Today’s guest post from Matt Gowarty.
Yesterday, I discussed Microsoft’s very public and damaging experience of “human error” in routine network change. But the real challenge for Microsoft and virtually every other organization is the sheer number and complexity of managing the number of changes and the configurations across the entire network. If every organization had unlimited staff, resources and time, it could be done manually, but as we all know, no organization has that luxury. So organizations must enhance their existing change processes with more automation and intelligence to reduce the risk of vulnerabilities which just hammered Microsoft.
There are several best practices to help organization manage change better and reduce the risk of human error. The best practices include:
- Have a change process and follow it
- Use a “trust but verify model”—you trust everyone follows the process, but verify by tracking every change on the network, both planned and unplanned
- Implement your best practices/standards/compliance policies but not just during
installation, use ongoing management to detect violations
- Proactively monitor change and configuration 24×7 to find problems and hard to find issues
As I talk to organizations across the world, virtually every IT organization has the first best practice implemented with a change process. But then the day to day use of the next three drops radically. Many organizations assume no changes occur outside of maintenance window or everything is documented perfectly, but in reality, we all know their our outliers all of the time.
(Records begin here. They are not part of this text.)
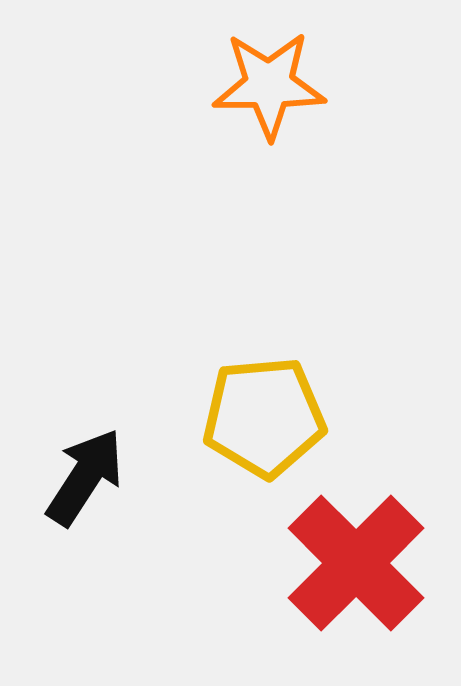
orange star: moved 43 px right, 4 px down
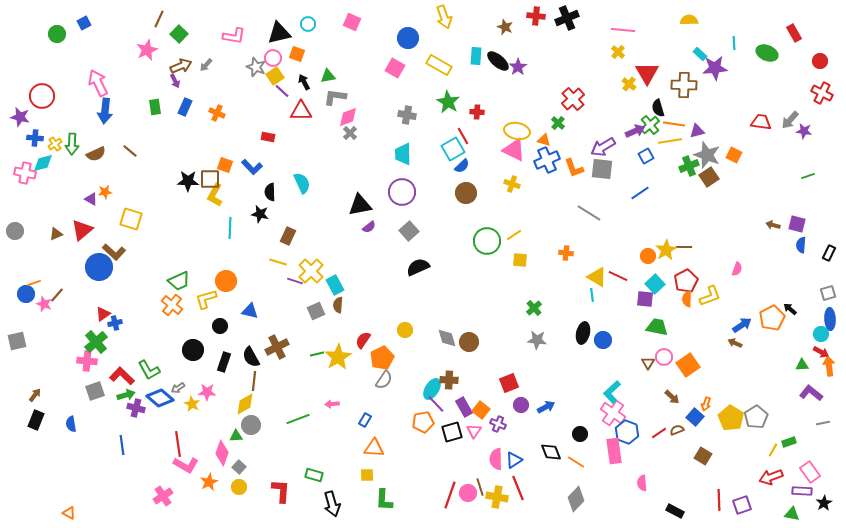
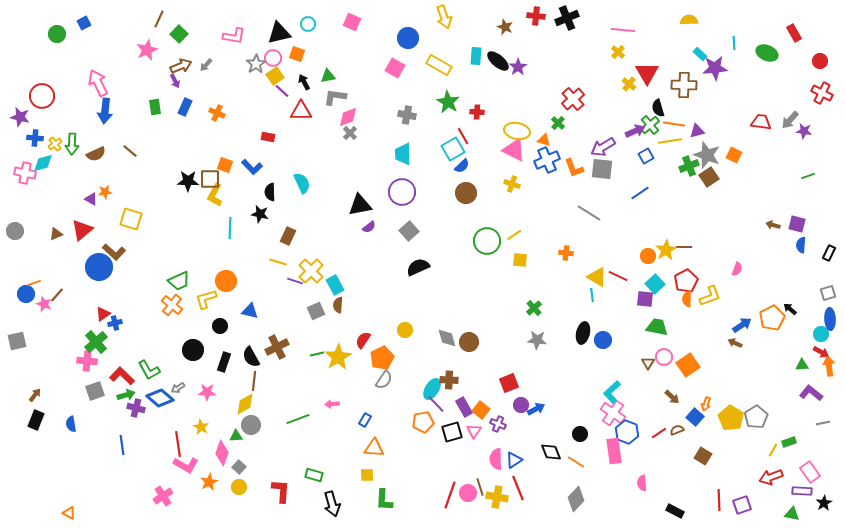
gray star at (256, 67): moved 3 px up; rotated 18 degrees clockwise
yellow star at (192, 404): moved 9 px right, 23 px down
blue arrow at (546, 407): moved 10 px left, 2 px down
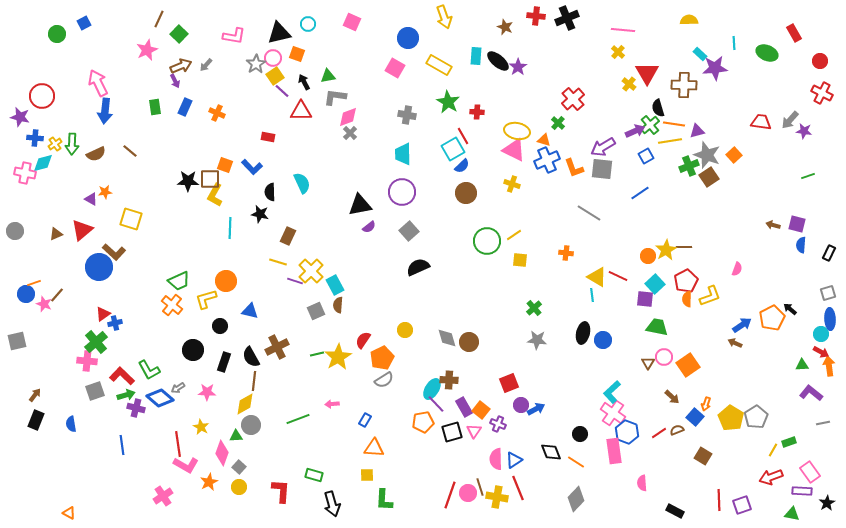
orange square at (734, 155): rotated 21 degrees clockwise
gray semicircle at (384, 380): rotated 24 degrees clockwise
black star at (824, 503): moved 3 px right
Again, virtually every organization has best practices or gold standards, but only think about them during the initial install. They are too busy to go out and look device by device to find any violations and “configuration creep” is bound to cause inconsistency. And finally, the proactive management has the lowest percentage today for more IT organizations because they are so busy doing everything else, they wait for a problem to occur and then go into the troubleshooting and firefighting mode.
The good news is these challenges can be addressed through automation, intelligence and control solutions. NetMRI is a leading solution for helping organization take more control and automate network configuration, change and compliance management across the entire network. Automation, control and intelligence can help with aspects such as:
- Limiting human error by automating changes
- Detecting planned and unplanned modifications by identifying every change
- Ensuring changes do not violate compliance standards or internal best practices
- Leveraging intelligence to find suboptimal configurations before end users are impacted or vulnerabilities exploited
While in an ideal world, it’s impossible to eliminate every unintended consequence that could damage an enterprise, the potential risk and exposure can be greatly reduced through managing change, configuration and compliance better. Organizations spend huge sums on redundancy and back up plans, but over and over again, the vast majority of issues are caused by change. Organizations should step up more and start to invest the time, people and resources to eliminate then number one cause of issues today.
Who knows, if the Microsoft staff saw an unplanned change right away or received an alert of a suboptimal configuration or identified a security best practice was violated, could this problem have been fixed well before a hacker found a way in? No one knows for sure, but a betting man would have just eliminated three potential risks in a matter of minutes.